Because no one got hurt I will post this one. Its just stupid dangerous.
We have roof mounted mesh door for our driveway so that we can lock it after hours, you know the ones that slid up and down.
One of the employees comes to me one morning.
Her - "I have a problem"
Me - "Ya?"
Her - "I hit the gate downstairs with my car."
Me - "Lets go look."

So we go downstairs and see, that she has not only hit the sliding mesh but much of it is hanging over her car. I call building management who shows up.
Me - "So what happened."
Her - "Well I tapped it and it didn't open. So I tapped it again a couple of times."
Me - "Why did you tap it."
Her - "I thought it was pressure sensitive."
Me - "Pressure sensitive means car weight. You don't tap it, it senses that you are parked on a spot and it opens the door."
Her - "Oh."
Me - "And the big sign that says "Push button on remote" is there to show people that they have to use the remote to get it to open."
Her - "I thought it meant something on the door itself."
I look at the sign. Which shows a keychain and a big finger pressing a button.
Me - "Uh...huh."

Her - "Well I need to call the owner of the other car."
Me - "Say WHAT?"
Her - "Well I tried to park and scratched another car."
So I follow her to her car, and the bit of the mesh that is stuck out the side of the car had scrapped down the side of another car.
It looked like the other car had sideswiped a fucking rhino.
Her - "Do you think building maintenance will pay for the damage."
Me - "No... not likely. "

Wedding Day Congratulations

Boss calls me on my wedding day
Boss - "I just want to say congrats. It's wonderful"
Me - "Thanks. That's very nice of you."
Boss - "So are you enjoying it?"
Me - "I get married at 4pm so right now we are just setting up and that kind of Jazz."
Boss - "Hahaha. I love Jazz. That's a good choice of music."
Me - "What... no. Sorry its just a saying. We aren't playing Jazz."

Boss - "...So I have an idea."
Me - "Ok."
Boss - "What if we worked on a revolving parking program for employees. A thing where they can have some kind of drawing and such?"
Me - "...Well I don't have my computer with me at the CHURCH. Lets talk about it tomorrow. Sounds like a good idea."
Boss - "Ya that's what I thought. I don't want the same people winning you know. Every month that would be bad. But some kind of revolving thing. Where people win-"
Music playing in background interrupts him.

Boss - "What was that?"
Me - "Just the music for the practice for my almost wife."
Boss - "So anyway can we-"
Me - "Do you think I can call you later? They are asking for me"
Boss - "Sure sorry ya. Again congrats on the wedding."
Me - "No problem."
Boss - "Ok well I will let you go. Why don't you just give me a call tonight when your done?"
Me - "When I am done getting...married?"
Boss - "That's today?!"
me - "Yes. That's why I am not at work."
Boss - "I thought it was the rehearsal."
Me - "No. I have today off and tomorrow I will be in."
Boss - "That explains why my admin assistance didn't want me to call you today."
Me - "Ya probably..."
Boss - "K bye."

--- SHORT PROBLEM 1 ---
In the records, please rewrite the lines from the one with "text 子女 [598, 844, 677, 874]" to the one with "text 內外孫子女 [992, 1159, 1071, 1214]", replacing "配偶" with "伴侶" and leaving everything else as it is.
The text and the records have no connection to each other.

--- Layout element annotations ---
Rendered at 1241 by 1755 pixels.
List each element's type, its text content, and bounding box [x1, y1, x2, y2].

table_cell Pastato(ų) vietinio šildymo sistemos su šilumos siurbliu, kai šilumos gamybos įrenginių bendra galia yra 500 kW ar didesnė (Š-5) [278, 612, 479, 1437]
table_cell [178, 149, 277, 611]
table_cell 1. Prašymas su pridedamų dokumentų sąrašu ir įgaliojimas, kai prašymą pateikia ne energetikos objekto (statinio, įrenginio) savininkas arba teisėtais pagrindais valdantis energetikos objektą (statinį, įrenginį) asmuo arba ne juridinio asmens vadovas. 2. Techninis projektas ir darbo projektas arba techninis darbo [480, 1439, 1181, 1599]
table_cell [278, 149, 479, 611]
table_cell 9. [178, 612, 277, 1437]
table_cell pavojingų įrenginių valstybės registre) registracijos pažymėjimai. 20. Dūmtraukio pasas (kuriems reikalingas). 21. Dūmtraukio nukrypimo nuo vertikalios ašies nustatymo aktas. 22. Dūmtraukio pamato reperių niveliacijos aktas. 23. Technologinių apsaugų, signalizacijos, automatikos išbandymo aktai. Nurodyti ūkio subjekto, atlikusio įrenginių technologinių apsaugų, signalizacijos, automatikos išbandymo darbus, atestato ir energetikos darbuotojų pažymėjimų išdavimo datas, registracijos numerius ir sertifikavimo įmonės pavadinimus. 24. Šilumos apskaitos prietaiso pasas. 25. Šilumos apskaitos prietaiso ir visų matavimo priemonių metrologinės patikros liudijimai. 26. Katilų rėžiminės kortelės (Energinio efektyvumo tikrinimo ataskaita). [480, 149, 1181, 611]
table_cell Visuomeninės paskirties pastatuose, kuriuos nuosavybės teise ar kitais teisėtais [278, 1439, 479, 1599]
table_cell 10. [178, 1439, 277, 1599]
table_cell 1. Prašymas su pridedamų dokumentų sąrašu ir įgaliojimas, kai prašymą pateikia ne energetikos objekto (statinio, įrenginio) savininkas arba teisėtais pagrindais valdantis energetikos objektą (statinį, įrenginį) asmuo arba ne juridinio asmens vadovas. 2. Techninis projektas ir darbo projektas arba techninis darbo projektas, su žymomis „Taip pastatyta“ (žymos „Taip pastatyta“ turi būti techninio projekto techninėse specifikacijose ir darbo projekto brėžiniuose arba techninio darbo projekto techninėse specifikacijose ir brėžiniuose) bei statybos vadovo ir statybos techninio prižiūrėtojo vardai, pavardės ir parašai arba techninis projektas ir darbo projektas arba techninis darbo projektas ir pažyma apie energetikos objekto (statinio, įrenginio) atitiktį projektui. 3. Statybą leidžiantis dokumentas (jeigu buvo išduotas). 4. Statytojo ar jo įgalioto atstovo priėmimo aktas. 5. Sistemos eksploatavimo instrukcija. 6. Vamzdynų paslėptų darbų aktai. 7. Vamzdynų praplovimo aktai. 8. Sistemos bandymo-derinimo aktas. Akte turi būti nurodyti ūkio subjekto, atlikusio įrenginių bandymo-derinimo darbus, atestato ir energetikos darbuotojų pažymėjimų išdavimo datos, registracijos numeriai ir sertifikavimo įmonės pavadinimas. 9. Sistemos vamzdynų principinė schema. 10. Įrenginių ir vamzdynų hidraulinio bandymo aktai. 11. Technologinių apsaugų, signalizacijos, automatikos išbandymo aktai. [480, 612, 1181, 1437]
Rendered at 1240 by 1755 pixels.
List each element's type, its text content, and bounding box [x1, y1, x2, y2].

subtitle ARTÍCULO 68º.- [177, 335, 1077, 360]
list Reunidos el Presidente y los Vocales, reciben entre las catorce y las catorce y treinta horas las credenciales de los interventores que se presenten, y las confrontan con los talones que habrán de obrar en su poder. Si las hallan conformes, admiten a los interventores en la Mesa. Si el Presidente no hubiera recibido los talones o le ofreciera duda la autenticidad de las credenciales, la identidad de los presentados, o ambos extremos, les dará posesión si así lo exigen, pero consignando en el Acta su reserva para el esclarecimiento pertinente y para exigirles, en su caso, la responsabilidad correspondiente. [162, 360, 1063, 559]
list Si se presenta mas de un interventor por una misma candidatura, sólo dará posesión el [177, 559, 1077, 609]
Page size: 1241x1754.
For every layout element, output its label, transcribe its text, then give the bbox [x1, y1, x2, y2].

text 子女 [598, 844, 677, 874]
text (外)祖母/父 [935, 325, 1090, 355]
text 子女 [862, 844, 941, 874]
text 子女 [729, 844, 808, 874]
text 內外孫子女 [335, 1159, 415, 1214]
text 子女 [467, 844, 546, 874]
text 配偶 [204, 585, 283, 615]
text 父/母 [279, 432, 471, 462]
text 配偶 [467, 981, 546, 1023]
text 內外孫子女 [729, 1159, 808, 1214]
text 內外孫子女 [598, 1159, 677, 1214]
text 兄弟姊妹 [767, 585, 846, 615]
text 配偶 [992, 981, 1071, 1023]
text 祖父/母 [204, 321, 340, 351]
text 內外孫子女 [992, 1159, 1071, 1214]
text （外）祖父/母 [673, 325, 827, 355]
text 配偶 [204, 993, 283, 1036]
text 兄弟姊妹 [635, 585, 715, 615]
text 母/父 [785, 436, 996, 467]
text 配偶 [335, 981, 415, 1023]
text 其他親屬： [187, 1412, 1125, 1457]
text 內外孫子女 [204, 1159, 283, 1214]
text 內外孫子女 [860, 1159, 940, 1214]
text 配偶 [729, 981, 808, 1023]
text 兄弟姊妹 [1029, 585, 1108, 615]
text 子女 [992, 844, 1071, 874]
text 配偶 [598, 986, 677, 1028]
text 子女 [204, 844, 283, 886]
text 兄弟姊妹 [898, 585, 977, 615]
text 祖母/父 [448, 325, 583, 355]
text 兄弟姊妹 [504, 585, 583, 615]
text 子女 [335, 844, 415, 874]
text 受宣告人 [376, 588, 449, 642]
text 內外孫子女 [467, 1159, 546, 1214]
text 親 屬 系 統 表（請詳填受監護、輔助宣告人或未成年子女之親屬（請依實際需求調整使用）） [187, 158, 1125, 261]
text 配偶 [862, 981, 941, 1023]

--- SHORT PROBLEM 2 ---
Pick up the workplace anecdotes where they stop and keep the story going.

--- FINAL RESULT 1 ---
text 子女 [598, 844, 677, 874]
text (外)祖母/父 [935, 325, 1090, 355]
text 子女 [862, 844, 941, 874]
text 子女 [729, 844, 808, 874]
text 內外孫子女 [335, 1159, 415, 1214]
text 子女 [467, 844, 546, 874]
text 伴侶 [204, 585, 283, 615]
text 父/母 [279, 432, 471, 462]
text 伴侶 [467, 981, 546, 1023]
text 內外孫子女 [729, 1159, 808, 1214]
text 內外孫子女 [598, 1159, 677, 1214]
text 兄弟姊妹 [767, 585, 846, 615]
text 伴侶 [992, 981, 1071, 1023]
text 祖父/母 [204, 321, 340, 351]
text 內外孫子女 [992, 1159, 1071, 1214]

--- FINAL RESULT 2 ---
Send in the Support

This one has me not only boggled but just pissed.

I get a ticket to assist someone with computer problems through our software program. Very detailed, well written and described.
But at the end it states.
"How do I report computer problems like this?"
Me - "You just did. This system is for that. And we will send someone to get you help."
Response - "Thanks, your a godsend. But if I have a problem in the future how do I get help?"
Me - "When you fill out a ticket, you are asking for help. This system is for that. And the person should be there in a moment."
Response - "Thank you very much. They are here right now. It's so nice to get help so quickly thanks. When reporting issues, should i just email or use the ticket program?"
Me - "Use the ticket program."
Response...and I am not shitting you. "How is that?"
Me - "How is what?"
Response - "How do I get to it?"
Me - "How did you report the original problem?"
Response - "I created a ticket in the software."
Me - "Ok. That's how you do it. Looks like you did everything fine."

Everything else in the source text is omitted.